If you are a freelancer where travel is required as part of your job, you may be able to claim for travel expenses, and that includes any business mileage you clock up while using your personal vehicle. However, there are some differences in how self-employed and employees can claim this expense:

For any employee claiming business miles has always been pretty straightforward. Simply submit a mileage claim to your employer, and they will usually take care of it. In some cases where the employer cannot reimburse the total value of the mileage claim, the employee can claim the mileage allowance relief directly from HMRC to cover these expenses. However, when you control your business expenses, it can seem a little more complicated. This article will look at the different ways you, as a freelancer, can claim back your business mileage.

Am I entitled to claim for travel?

Yes, if you use your vehicle for business purposes, you can claim a business mileage allowance. It may not seem wholly worth it, but those little journeys can add up, and it can reduce your tax bill!

As a freelancer, you are classed as self-employed; therefore, you pay tax on your profit, not your overall income. There are two ways in which you can claim:

● The simplified method – This is a fixed rate mileage allowance.
● The actual cost method. This is where you add up all your motoring costs for the year.

The Simplified Method

HMRC will allow you to claim a set amount for each journey that you make for business purposes as a business expense or tax deduction.

The set amount is a milage allowance per mile. The current rate is 45p per mile for the first 10,000 miles and 25p for every mile after that. This allowance will cover both the cost of fuel as well as wear and tear on your vehicle, plus any MOT and servicing your vehicle needs. You can only claim for certain types of travel which HMRC define as:

● Journeys to and from a temporary place of work
● Traveling wholly for business purposes, for example, make deliveries, visit clients, or to meetings

An example of a temporary workplace could be at a client’s site, for meetings or project work. Although you can claim a mileage allowance for working at these temporary locations, there are a couple of rules you should be aware of:

● A workplace is considered temporary when you spend 40% or less of your working hours there.
● If you are working on a fixed-term contract, there is a 24-month rule in place where you can continue to claim travel expenses as long as you expect to work at that location for less than two years. After that, it becomes a permanent location.
● If you will be spending only two days out of five on a client’s site then the 40% rule will apply so you will actually be able to claim your travel for the duration of the contract.

If you have your own business premises, you cannot claim for travel to and from that fixed place of work because that is classed as your commute. In addition, If you make a journey that combines both business and personal mileage, you must separate out the business cost to claim for it.

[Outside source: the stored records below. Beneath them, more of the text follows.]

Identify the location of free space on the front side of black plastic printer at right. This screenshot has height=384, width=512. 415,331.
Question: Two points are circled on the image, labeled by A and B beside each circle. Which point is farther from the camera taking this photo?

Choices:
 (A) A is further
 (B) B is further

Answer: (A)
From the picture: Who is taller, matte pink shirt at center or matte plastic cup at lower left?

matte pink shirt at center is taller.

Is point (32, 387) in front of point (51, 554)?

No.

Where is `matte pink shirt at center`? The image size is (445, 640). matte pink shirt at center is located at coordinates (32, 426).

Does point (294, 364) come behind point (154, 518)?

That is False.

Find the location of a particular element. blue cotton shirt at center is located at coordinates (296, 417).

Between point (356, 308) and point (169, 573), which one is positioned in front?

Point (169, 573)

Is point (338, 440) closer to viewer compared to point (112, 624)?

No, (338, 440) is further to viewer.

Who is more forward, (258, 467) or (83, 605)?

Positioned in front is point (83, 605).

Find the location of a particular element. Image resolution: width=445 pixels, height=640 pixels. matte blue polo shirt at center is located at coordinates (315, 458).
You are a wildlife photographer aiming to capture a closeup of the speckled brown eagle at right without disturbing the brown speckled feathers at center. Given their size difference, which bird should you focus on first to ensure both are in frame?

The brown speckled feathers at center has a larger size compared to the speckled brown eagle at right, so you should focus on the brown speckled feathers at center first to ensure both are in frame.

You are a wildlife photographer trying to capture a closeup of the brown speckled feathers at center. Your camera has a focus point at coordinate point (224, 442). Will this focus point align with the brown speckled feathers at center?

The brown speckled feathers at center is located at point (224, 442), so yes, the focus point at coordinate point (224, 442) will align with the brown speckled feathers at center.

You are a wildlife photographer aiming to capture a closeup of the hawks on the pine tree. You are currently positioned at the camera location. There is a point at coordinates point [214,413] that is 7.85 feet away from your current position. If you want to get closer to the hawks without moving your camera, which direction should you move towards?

When you claim via the simplified method, it’s worth noting that you cannot claim other motoring costs, such as fuel and insurance, servicing, and repairs. Also, you cannot use the simplified method if you had already claimed an entrepreneur’s relief or capital allowance when you purchased the vehicle.

Keeping a detailed record of each journey you make. This should include the date and purpose of the trip and not just the distance covered. Doing this will keep your records in order and is quite simple if you keep an ongoing diary that you complete after each journey.

If you’ve been covering business miles but haven’t yet applied for the associated tax refund, check out our mileage tax refund page for more information.

The actual cost method

If you choose this method, you’ll need to record all of your vehicle-related expenses as part of your bookkeeping. Including:

  • MOT, servicing, and repairs
  • Insurance
  • Vehicle Tax
  • Parts
  • Cost of breakdown cover

Once you’ve done this, you will need to calculate the number of business miles completed and determine what percentage can be claimed as a business cost. It’s essential to note the mileage at the beginning and end of each new tax year and the start of your accounting period when you choose this method. It’s also critical that if you use your vehicle for both business and personal journeys to keep track of your business mileage for the year as well as your total mileage to calculate the proportion of the costs that can be claimed as business use.

You can also claim capital allowances using this method. However, this will be restricted to the vehicle’s business use proportion of your vehicle usage. So, for example, if your car is used only 50% of the time for business, you can only claim 50% of the total allowance.

In most cases, the simplified method is the preferred choice for freelancers and small businesses.

How do I claim my business mileage tax allowance?

To claim back your business mileage allowance, you will need to include the details as part of your expenses when completing your Self Assessment and within the P11D form, which details all your business expenses. While you will not need to produce proof of your business miles covered at this stage, you should still keep a detailed log of all your vehicle costs and miles covered in case you need them as part of an HMRC investigation.

Travel expenses should be simple to log and track by uploading within your accounting software.

What is allowable for your specific business may vary when it comes to claiming business expenses. Always contact an accountant if you are unsure of the process or have any queries relating to business mileage claims.